Two more retractions bring lab break-in biochemist up to eleven

bbrcKarel Bezouška, the Czech biochemist who was caught on hidden camera breaking into a lab fridge to fake results, has turned it up to eleven with two new retractions.

Both retractions appeared in Biochemical and Biophysical Research Communications, one in October 2014 and one in January 2015.  His story began two decades ago in 1994, when he published a paper in Nature that couldn’t be reproduced, and was eventually retracted in 2013.

The best part of the story, of course, is that when his university was attempting to recreate his experiments, Bezouška broke into a lab fridge to tamper with the experiments. Unbeknownst to him, he was caught on hidden camera. 

There are two versions of the notice (1, 2) for “Toward an optimal oligosaccharide ligand for rat natural killer cell activation receptor NKR-P1”, one of which mentions us:

The authors of the paper have requested retraction of this paper. Investigations by a joint ethical committee established by the Academy of Sciences of the Czech Republic and Charles University in Prague, show that Karel Bezouška, one of the co-authors, manipulated experiments. Therefore, the advisory board of the Institute of Microbiology decided to retract publications with doubtful data. Several journals from different publishers have received retraction requests; two of them affect BBRC. This specific paper has been identified to contain tampered data and appeared on a blacklist of papers suggested by the Institute of Microbiology Advisory Board for full retraction (IMIC intranet, http://10.150.120.30/rada/Seznampubretrakci.htm, link not accessible from abroad). Official texts related to this case are in Czech (http://www.biomed.cas.cz/mbu/doc/VyjadreniEK.PDF, and press report available at http://www.natur.cuni.cz/fakulta/pro-media/tiskove-zpravy/2013/tiskova-zprava-1).

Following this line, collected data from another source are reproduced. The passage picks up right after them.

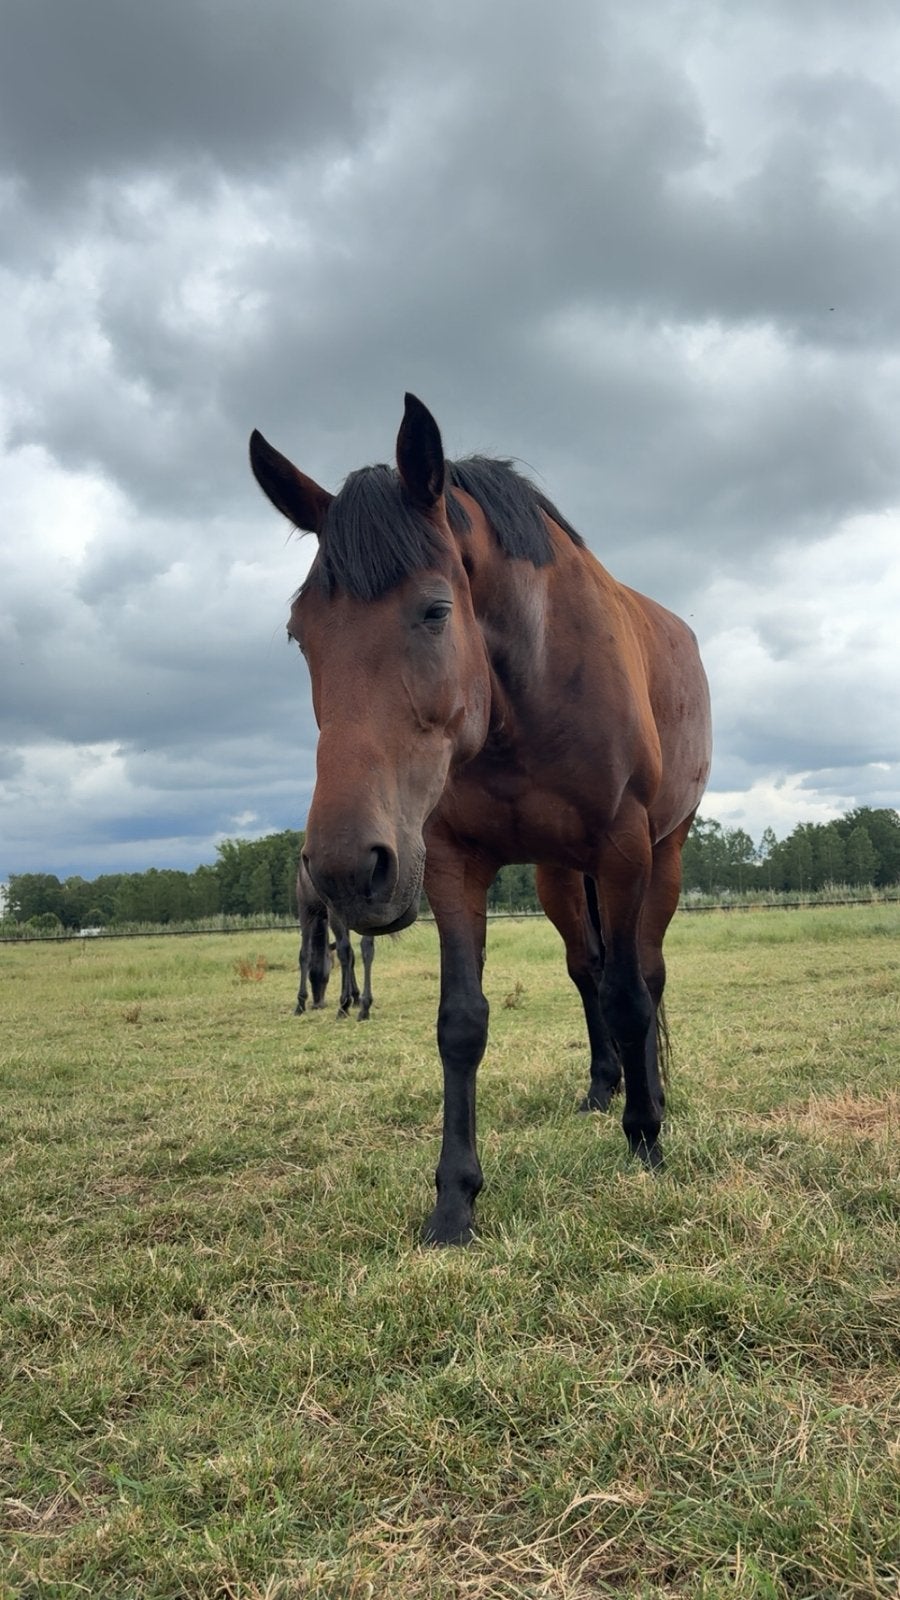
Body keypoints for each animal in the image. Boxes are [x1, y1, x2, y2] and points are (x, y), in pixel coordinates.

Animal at [295, 856, 375, 1020]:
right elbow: (352, 958)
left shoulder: (305, 910)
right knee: (366, 948)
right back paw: (364, 1006)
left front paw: (300, 1003)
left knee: (344, 951)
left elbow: (304, 954)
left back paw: (343, 1006)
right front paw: (356, 997)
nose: (318, 1004)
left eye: (325, 976)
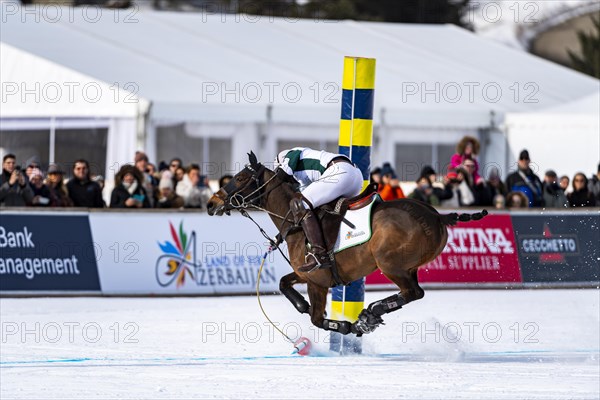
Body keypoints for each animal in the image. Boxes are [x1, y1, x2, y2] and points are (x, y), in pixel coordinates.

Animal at [207, 153, 488, 334]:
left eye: (240, 178)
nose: (211, 203)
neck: (295, 225)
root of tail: (438, 216)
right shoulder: (307, 275)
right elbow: (285, 284)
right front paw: (303, 305)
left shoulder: (317, 280)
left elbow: (316, 318)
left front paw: (347, 324)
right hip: (408, 267)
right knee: (413, 292)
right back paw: (369, 315)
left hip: (390, 264)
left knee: (413, 293)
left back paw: (370, 313)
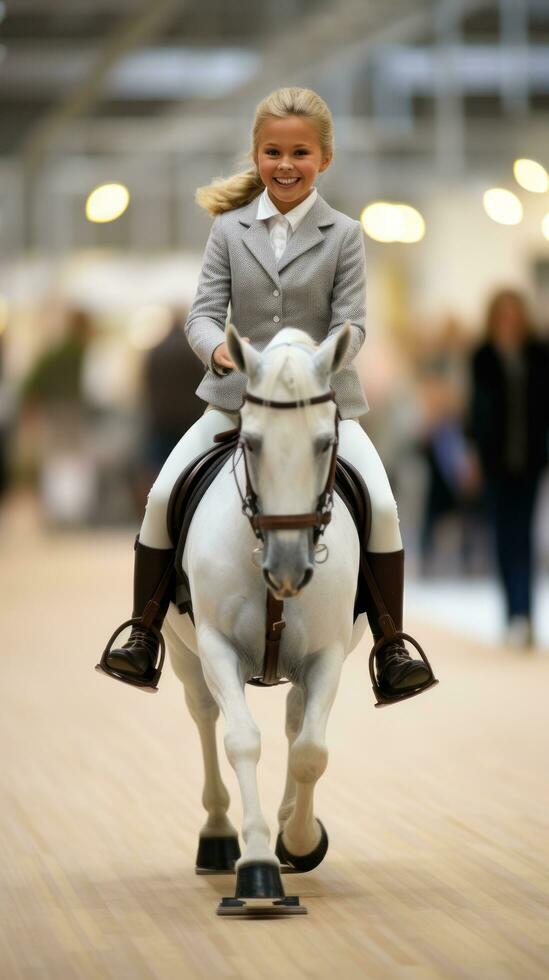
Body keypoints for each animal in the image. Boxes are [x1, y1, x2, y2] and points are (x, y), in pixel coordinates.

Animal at [165, 324, 366, 912]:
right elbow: (241, 741)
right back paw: (217, 836)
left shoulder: (326, 656)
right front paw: (256, 867)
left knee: (298, 724)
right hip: (185, 656)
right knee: (204, 716)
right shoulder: (215, 647)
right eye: (251, 442)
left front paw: (299, 841)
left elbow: (310, 753)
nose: (289, 566)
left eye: (325, 443)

Retraction Watch also reports on this case, in English, with links to original sources: https://retractionwatch.com/2013/07/04/retraction-of-19-year-old-nature-paper-reveals-hidden-cameras-lab-break-in-evidence-tampering/ with translation describing the case.

There are also two notices (1,2) for “NKR-P1A protein, an activating receptor of rat natural killer cells, binds to the chitobiose core of uncompletely glycosylated N-linked glycans, and to linear chitooligomers,” one of which again mentions us (and seems to have some extra text included in the end accidentally):

The authors of the paper have requested retraction of this paper. Investigations by a joint ethical committee established by the Academy of Sciences of the Czech Republic and Charles University in Prague, show that Karel Bezouska, one of the co-authors, manipulated experiments. Therefore, the advisory board of the Institute of Microbiology decided to retract publications with doubtful data. Several journals from different publishers have received retraction requests; two of them affect BBRC. This specific paper has been identified to contain tampered data and appeared on a blacklist of papers suggested by the Institute of Microbiology Advisory Board for full retraction (IMIC intranet, http://10.150.120.30/rada/Seznampubretrakci.htm, link not accessible from abroad). Official texts related to this case are in Czech (http://www.biomed.cas.cz/mbu/doc/VyjadreniEK.PDF, and press report available at http://www.natur.cuni.cz/fakulta/pro-media/tiskove-zpravy/2013/tiskova-zprava-1). Retraction Watch also reports on this case, in English, with links to original sources: https://retractionwatch.com/2013/07/04/retraction-of-19-year-old-nature-paper-reveals-hidden-cameras-lab-break-in-evidence-tampering/ with translation describing the case. I also attach a translation of the press release, which I do not know if it’s considered official.

Thomson Scientific’s Web of Knowledge clocks 48 citations for the first paper, and 29 times for the second.